Tuesday, March 25, 2014


(The noble army of martyrs : praise thee. The Te Deum Laudamus)

By Roger Salter
Special to Virtueonline
March 24, 2014

No major English leader of the Reformation era has been more seriously misjudged than Thomas Cranmer. The Protestant martyrs of his generation have been admired, deservedly, for their courage. Latimer has been lauded for his fearless preaching, Ridley for his wisdom and measured theological pronouncements, Bradford for his bold doctrinal stance and benign nature, and Jewel for his masterly defense of the Reformed Catholicism of the Church in England. Cranmer is appreciated by liturgiologists and lovers of the traditional 16th/17th century services of the Book of Common Prayer.
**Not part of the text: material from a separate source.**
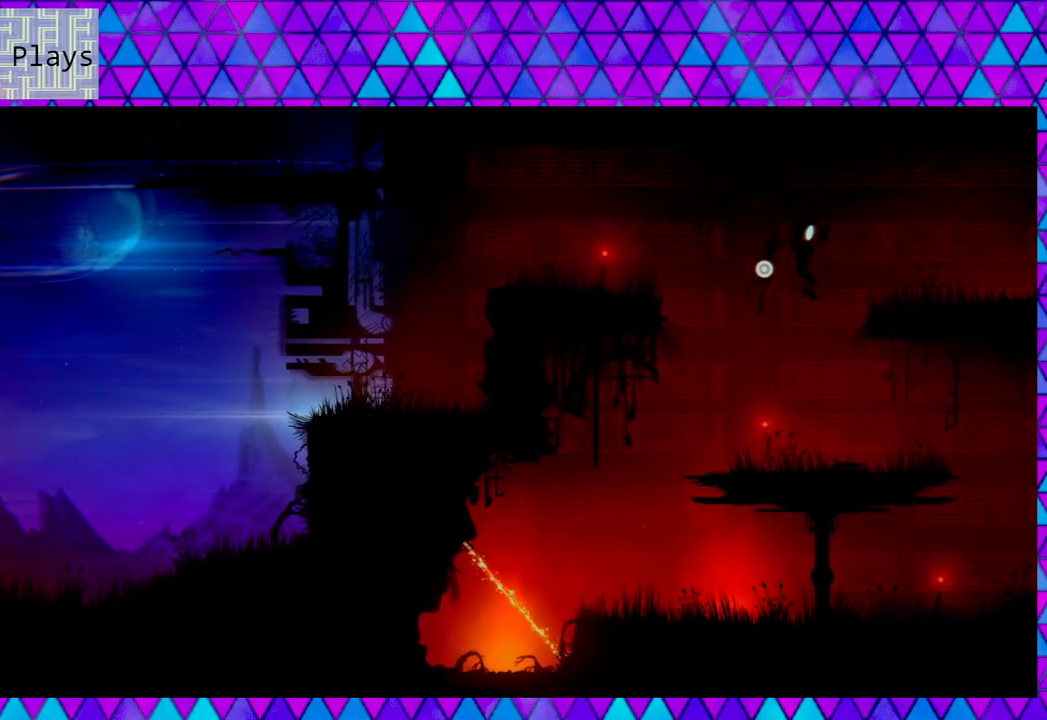
{"buttons": [], "left_stick": "up", "right_stick": "center", "events": [[267, "B", "up"], [483, "left_stick", "up"]]}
Scarcely anyone is familiar with the person of Cranmer, his integrity as a servant of the divine appointment of the monarchy, as he believed, his skills as a careful scholar cautious in arriving at sound conclusions, his thoroughness as a theologian with profoundly pastoral motives, and his tenderness as a true child of God. The mind of Cranmer conceived the mental and spiritual architecture of authentic Anglicanism and the mildness of his temperament determined the mature mien of Anglican character. He fashioned both the essence and ethos of Anglicanism as an instrument in the hand of God for the blessing of his nation.